One could say, as Fowler does in somewhat different terms, that effective churches seek the sacred and the transcendent; they want their liberal culture’s confinements thrown up against and opened by the scope of eternity. They seek meaning and a kind of beauty or truth which "skeptical reason and pragmatic intelligence" cannot hope to address. In worshipful retreat they intercede, in prayer, for others and, sometimes, interact with the subjects of intercession. They apply something of divine law or the message of grace to their ordinary lives, their daily vocations.
It may be that words like "eternal," transcendent" and "sacred" offend some intransigents, cut the crowds, and alienate the cheap thrill-seekers in a buyers’ market of religion. But, conversely, to believe that one can draw people from and feed into the liberal culture without offering a retreat from it, without filling the gaps it necessarily leaves, is an assured way to lose the congregation.

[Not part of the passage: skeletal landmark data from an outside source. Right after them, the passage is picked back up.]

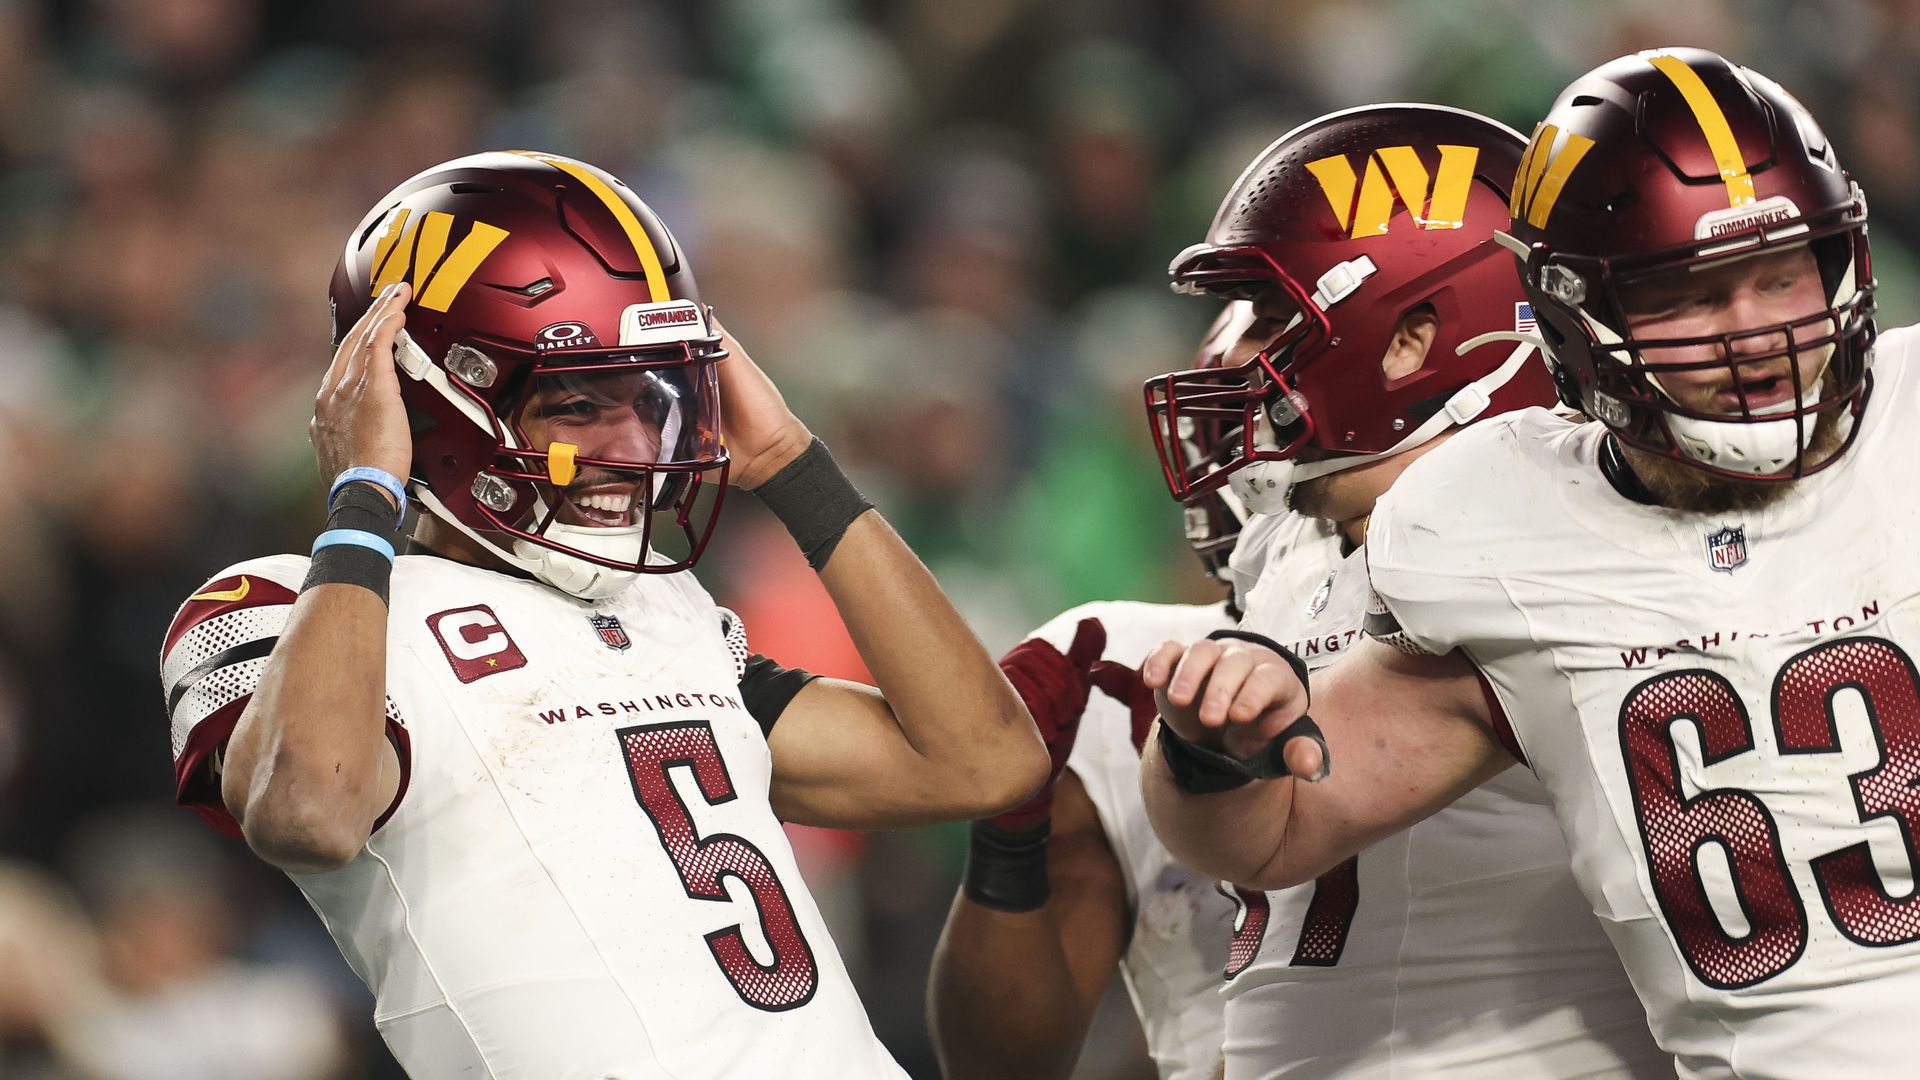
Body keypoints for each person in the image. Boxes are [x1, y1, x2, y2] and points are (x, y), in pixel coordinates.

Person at [158, 150, 1045, 1079]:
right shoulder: (274, 605)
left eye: (648, 399)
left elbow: (982, 759)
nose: (634, 445)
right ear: (431, 402)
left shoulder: (668, 608)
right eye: (580, 403)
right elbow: (311, 810)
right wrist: (366, 495)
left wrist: (791, 463)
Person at [1140, 49, 1899, 1077]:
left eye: (1783, 275)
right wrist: (1210, 745)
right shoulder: (1504, 526)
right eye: (1692, 295)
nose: (1756, 334)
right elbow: (1271, 838)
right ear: (1578, 316)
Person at [1142, 103, 1664, 1078]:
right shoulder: (1303, 552)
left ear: (1414, 334)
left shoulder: (1545, 535)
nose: (1234, 352)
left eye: (1277, 318)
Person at [927, 302, 1345, 1080]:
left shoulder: (1524, 619)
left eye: (1274, 417)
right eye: (1229, 425)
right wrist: (1009, 836)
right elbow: (999, 1067)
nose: (1239, 465)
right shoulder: (1123, 665)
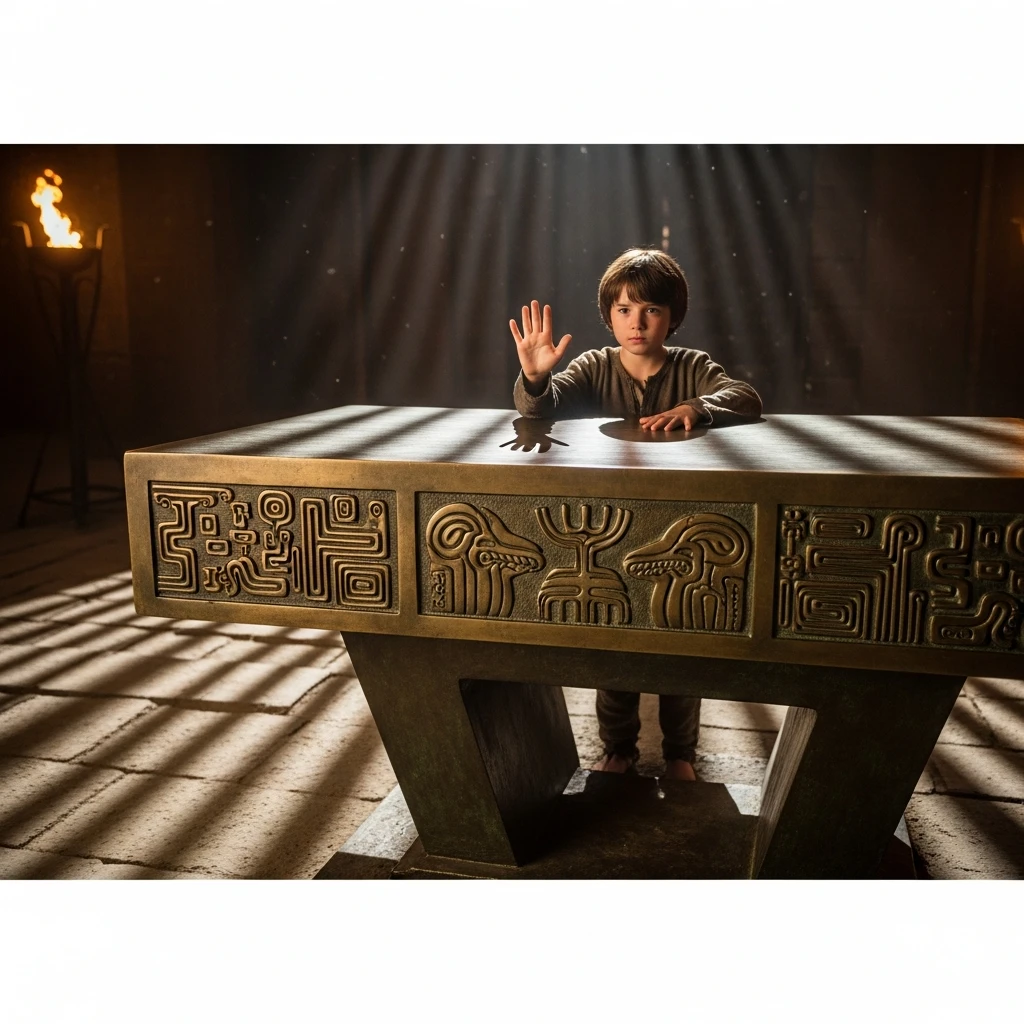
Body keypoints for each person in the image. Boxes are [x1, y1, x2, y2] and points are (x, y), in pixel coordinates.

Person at [509, 247, 762, 781]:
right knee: (614, 643)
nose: (637, 323)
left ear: (673, 316)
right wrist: (534, 380)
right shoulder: (593, 366)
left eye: (651, 310)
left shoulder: (693, 366)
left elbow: (745, 397)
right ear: (609, 315)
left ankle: (681, 755)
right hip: (612, 526)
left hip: (676, 530)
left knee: (682, 643)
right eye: (624, 310)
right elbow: (541, 407)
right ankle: (618, 748)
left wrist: (696, 407)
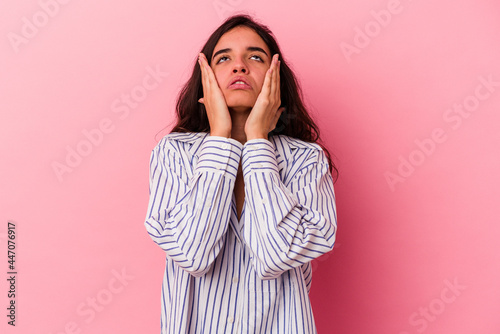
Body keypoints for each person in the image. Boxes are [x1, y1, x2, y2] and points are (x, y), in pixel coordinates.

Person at [144, 14, 337, 333]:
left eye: (255, 56)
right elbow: (193, 253)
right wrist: (220, 135)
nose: (240, 66)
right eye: (224, 58)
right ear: (205, 78)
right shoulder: (173, 153)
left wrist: (258, 142)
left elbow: (276, 255)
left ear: (276, 78)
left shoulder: (306, 160)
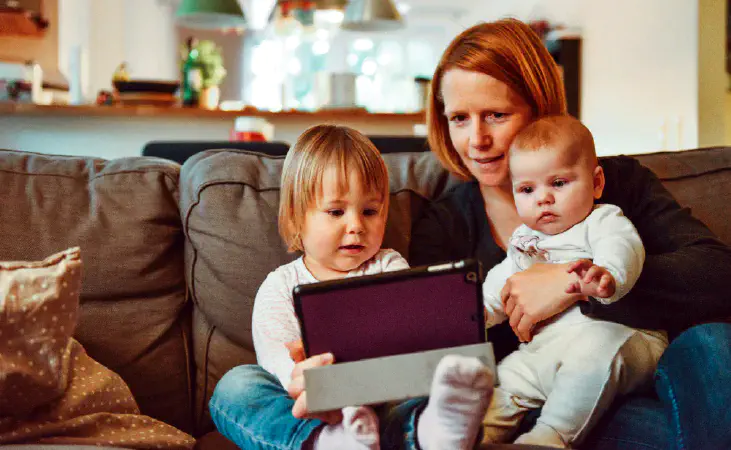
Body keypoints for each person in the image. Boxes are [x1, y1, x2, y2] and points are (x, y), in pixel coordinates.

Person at [410, 18, 731, 449]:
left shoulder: (615, 184)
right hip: (527, 401)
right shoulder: (443, 223)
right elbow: (436, 340)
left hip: (635, 384)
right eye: (459, 119)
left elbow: (717, 275)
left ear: (539, 108)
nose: (477, 139)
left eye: (496, 115)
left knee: (713, 342)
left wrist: (573, 281)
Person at [209, 124, 494, 450]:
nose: (357, 226)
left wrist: (452, 320)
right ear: (296, 217)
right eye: (336, 212)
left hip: (385, 401)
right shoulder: (279, 286)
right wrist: (304, 379)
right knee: (235, 387)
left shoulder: (389, 266)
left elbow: (413, 335)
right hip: (314, 410)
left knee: (432, 383)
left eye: (370, 211)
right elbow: (278, 364)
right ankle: (326, 442)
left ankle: (435, 432)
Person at [479, 115, 667, 447]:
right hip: (543, 353)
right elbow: (503, 281)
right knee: (507, 376)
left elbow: (623, 246)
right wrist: (478, 312)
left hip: (618, 340)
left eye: (559, 183)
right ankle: (475, 434)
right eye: (527, 189)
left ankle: (549, 437)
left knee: (592, 351)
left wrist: (608, 274)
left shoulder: (601, 219)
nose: (543, 198)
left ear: (596, 183)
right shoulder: (525, 239)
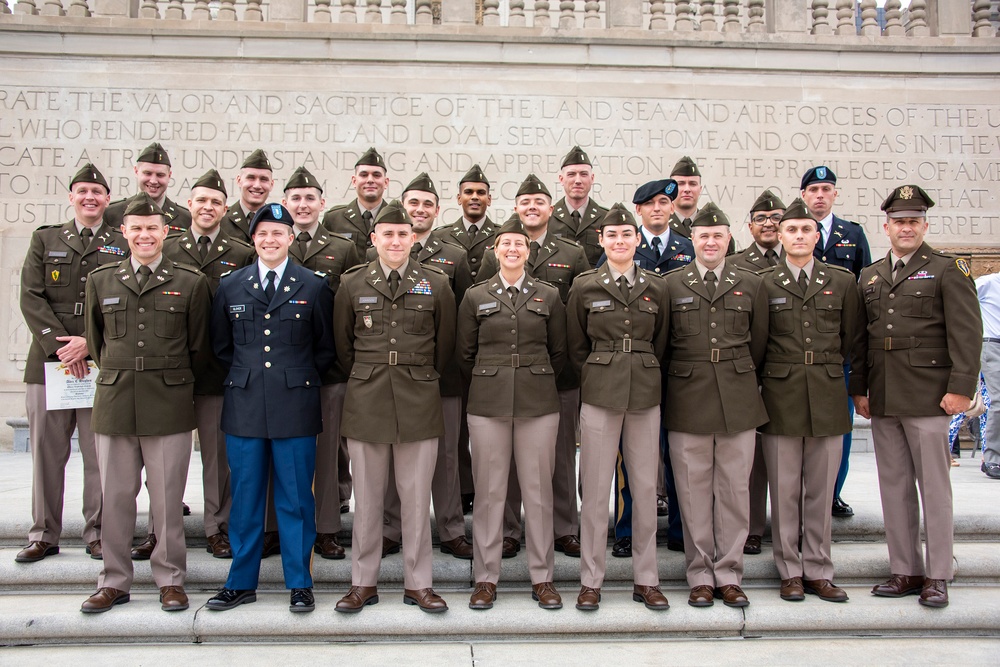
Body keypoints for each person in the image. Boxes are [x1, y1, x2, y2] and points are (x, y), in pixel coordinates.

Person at [851, 185, 982, 609]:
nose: (905, 228)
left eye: (913, 221)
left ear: (924, 225)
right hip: (885, 396)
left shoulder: (947, 269)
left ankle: (938, 573)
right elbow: (865, 340)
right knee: (895, 487)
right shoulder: (869, 276)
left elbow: (967, 333)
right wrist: (861, 389)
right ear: (885, 227)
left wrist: (961, 388)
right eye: (898, 222)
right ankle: (905, 569)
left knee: (935, 489)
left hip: (930, 397)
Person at [80, 195, 212, 613]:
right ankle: (114, 581)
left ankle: (170, 579)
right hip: (116, 400)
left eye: (152, 227)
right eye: (136, 228)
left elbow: (199, 347)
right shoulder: (101, 280)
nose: (144, 235)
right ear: (124, 232)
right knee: (116, 496)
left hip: (168, 400)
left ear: (166, 231)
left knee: (168, 501)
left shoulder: (191, 282)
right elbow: (98, 344)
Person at [206, 203, 335, 614]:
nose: (270, 240)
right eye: (262, 233)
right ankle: (240, 582)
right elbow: (221, 348)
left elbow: (325, 348)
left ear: (291, 238)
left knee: (296, 499)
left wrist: (290, 377)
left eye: (278, 233)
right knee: (245, 499)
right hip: (243, 405)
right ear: (253, 239)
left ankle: (299, 582)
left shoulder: (313, 286)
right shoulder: (230, 285)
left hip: (295, 405)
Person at [333, 201, 456, 614]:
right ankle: (362, 582)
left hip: (418, 398)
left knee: (416, 497)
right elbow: (343, 349)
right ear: (374, 239)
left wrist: (416, 375)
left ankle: (418, 584)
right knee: (368, 500)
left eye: (403, 233)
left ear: (413, 238)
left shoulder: (436, 284)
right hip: (367, 400)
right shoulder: (352, 284)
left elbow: (445, 348)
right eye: (388, 233)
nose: (396, 240)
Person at [131, 170, 255, 561]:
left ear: (225, 208)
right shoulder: (167, 247)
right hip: (168, 371)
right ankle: (158, 528)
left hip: (217, 370)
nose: (208, 207)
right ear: (189, 205)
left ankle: (217, 526)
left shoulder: (240, 252)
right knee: (163, 458)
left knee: (218, 456)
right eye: (201, 200)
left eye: (216, 202)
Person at [16, 164, 125, 564]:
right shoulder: (45, 239)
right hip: (48, 364)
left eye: (97, 192)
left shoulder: (120, 241)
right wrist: (59, 345)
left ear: (108, 199)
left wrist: (89, 345)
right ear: (71, 196)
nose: (90, 197)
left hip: (99, 363)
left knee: (101, 456)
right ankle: (43, 533)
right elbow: (31, 296)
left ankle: (98, 532)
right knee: (47, 451)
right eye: (82, 191)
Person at [457, 216, 567, 611]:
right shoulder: (475, 296)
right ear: (495, 249)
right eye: (506, 243)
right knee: (489, 495)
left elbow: (559, 351)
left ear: (529, 250)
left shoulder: (549, 295)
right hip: (488, 404)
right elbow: (464, 354)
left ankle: (543, 578)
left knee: (538, 494)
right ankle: (485, 578)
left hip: (538, 403)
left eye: (520, 243)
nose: (513, 249)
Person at [662, 203, 768, 608]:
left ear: (729, 238)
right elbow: (664, 346)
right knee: (691, 491)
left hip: (738, 399)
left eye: (718, 235)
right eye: (703, 235)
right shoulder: (671, 284)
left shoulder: (751, 283)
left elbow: (758, 343)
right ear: (693, 240)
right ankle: (700, 574)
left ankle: (729, 573)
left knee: (733, 492)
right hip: (688, 400)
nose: (710, 241)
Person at [480, 175, 589, 559]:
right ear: (515, 208)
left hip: (556, 377)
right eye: (525, 201)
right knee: (507, 462)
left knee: (558, 458)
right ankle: (509, 530)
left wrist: (554, 372)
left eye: (539, 202)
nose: (532, 207)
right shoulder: (498, 250)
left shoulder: (573, 253)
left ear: (550, 208)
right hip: (507, 380)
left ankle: (563, 528)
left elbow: (576, 318)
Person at [567, 204, 670, 612]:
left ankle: (646, 579)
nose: (620, 241)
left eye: (627, 234)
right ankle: (591, 580)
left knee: (644, 490)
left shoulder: (656, 286)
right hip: (600, 393)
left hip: (644, 394)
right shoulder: (584, 286)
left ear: (638, 238)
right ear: (602, 240)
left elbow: (661, 342)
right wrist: (598, 374)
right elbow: (576, 346)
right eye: (612, 235)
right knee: (594, 490)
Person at [370, 174, 474, 560]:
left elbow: (459, 320)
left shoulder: (455, 256)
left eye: (427, 204)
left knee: (446, 456)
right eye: (413, 203)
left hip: (441, 378)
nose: (420, 210)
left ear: (437, 209)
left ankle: (450, 528)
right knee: (396, 450)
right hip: (393, 380)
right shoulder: (379, 255)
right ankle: (391, 528)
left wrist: (439, 367)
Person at [758, 198, 857, 604]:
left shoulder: (842, 281)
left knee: (820, 489)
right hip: (781, 395)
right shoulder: (763, 282)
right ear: (780, 236)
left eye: (806, 230)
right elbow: (757, 344)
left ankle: (818, 568)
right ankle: (789, 570)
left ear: (818, 235)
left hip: (828, 393)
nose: (799, 236)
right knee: (784, 490)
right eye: (791, 230)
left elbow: (852, 341)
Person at [604, 178, 694, 560]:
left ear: (673, 208)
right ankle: (626, 529)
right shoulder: (618, 246)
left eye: (664, 202)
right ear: (638, 210)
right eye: (650, 203)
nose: (658, 208)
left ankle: (678, 528)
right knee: (630, 460)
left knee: (677, 456)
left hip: (679, 371)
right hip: (633, 374)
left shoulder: (689, 248)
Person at [283, 165, 362, 561]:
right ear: (285, 204)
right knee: (281, 451)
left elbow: (350, 309)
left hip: (328, 368)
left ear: (322, 204)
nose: (302, 204)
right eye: (295, 198)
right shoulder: (272, 243)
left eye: (309, 198)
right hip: (281, 371)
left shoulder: (343, 248)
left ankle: (328, 528)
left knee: (329, 453)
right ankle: (275, 527)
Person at [801, 165, 872, 519]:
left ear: (835, 194)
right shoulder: (795, 229)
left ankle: (833, 493)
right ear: (803, 196)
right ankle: (804, 496)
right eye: (813, 190)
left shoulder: (853, 235)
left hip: (838, 353)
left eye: (826, 189)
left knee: (838, 431)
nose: (819, 195)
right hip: (800, 351)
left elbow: (863, 296)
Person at [430, 164, 498, 513]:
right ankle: (463, 489)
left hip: (492, 346)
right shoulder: (442, 238)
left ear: (490, 198)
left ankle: (485, 491)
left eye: (481, 192)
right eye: (468, 192)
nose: (474, 197)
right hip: (455, 346)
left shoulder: (504, 237)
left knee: (486, 426)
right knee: (455, 430)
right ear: (458, 198)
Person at [732, 189, 786, 556]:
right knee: (749, 459)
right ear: (749, 226)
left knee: (783, 458)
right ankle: (751, 527)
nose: (769, 224)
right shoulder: (736, 265)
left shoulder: (802, 259)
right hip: (747, 372)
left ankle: (787, 529)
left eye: (776, 219)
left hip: (787, 372)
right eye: (762, 219)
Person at [104, 142, 191, 233]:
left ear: (169, 176)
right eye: (147, 173)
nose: (153, 181)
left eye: (160, 175)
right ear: (136, 171)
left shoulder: (186, 219)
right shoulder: (110, 214)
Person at [323, 147, 389, 258]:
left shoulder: (396, 218)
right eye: (364, 175)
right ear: (354, 181)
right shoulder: (334, 219)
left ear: (386, 182)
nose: (370, 180)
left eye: (376, 175)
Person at [548, 146, 609, 267]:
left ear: (592, 178)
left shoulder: (607, 219)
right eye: (571, 174)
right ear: (561, 179)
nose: (578, 180)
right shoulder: (548, 218)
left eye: (583, 174)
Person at [667, 156, 735, 254]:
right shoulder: (661, 227)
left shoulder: (715, 225)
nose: (687, 189)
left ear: (700, 189)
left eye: (692, 184)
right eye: (681, 183)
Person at [219, 149, 274, 244]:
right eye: (251, 178)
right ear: (239, 180)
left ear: (271, 184)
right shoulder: (221, 220)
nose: (257, 185)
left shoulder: (278, 222)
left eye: (263, 179)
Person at [976, 271, 1000, 479]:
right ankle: (992, 458)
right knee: (999, 400)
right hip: (992, 345)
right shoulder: (988, 283)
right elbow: (960, 301)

Fowler sees one other vital dimension in the churchly quest. People are involved with church life in order to escape also from "liberal individualism." Over against mere secularity or privatistic do-it-yourself, pick-and-choose religion, millions are serious about being gathered together. Churches can provide community in a way liberal culture never can. To assume community without building it, as often happens when unrepresentative denominational pronouncements get made, is lethal for the church and ineffective in politics. But when the community of believers is formed, then churchgoers can be impelled into the works of love, mercy, and justice to which most pages of their scriptures call them.
Mainline Protestants and Catholics: Are you looking for a framework for redirection? Fowler’s "back to basics" call can be misread as promoting a transcendent, introverted, self-enclosed worshiping community. World need is too evident to permit the church to be nothing but a refuge, a supporter of the status quo. But there is greater risk in not listening to Fowler’s evidence. Unless religious leaders understand the hungers of the heart expressed by Americans who inhabit and enjoy but are not finally satisfied by liberal culture, there will be no followers with which to work. We need congregations in which alternatives to our culture can appear in the rich and transcendent messages of our theological and worship traditions.
There is and there should be, says Fowler, some "undeniable tension between parts of organized religion and contemporary liberalism." Yet Fowler concludes: "For better or for worse, the rather remarkable relationship between religion and liberalism that I have described sails serenely on. Neither secular intellectuals nor religious activists will sink it quickly or easily." Such a culture may be judged, and its congregants redeemed, by a word of God which can penetrate that remarkable and easy relationship.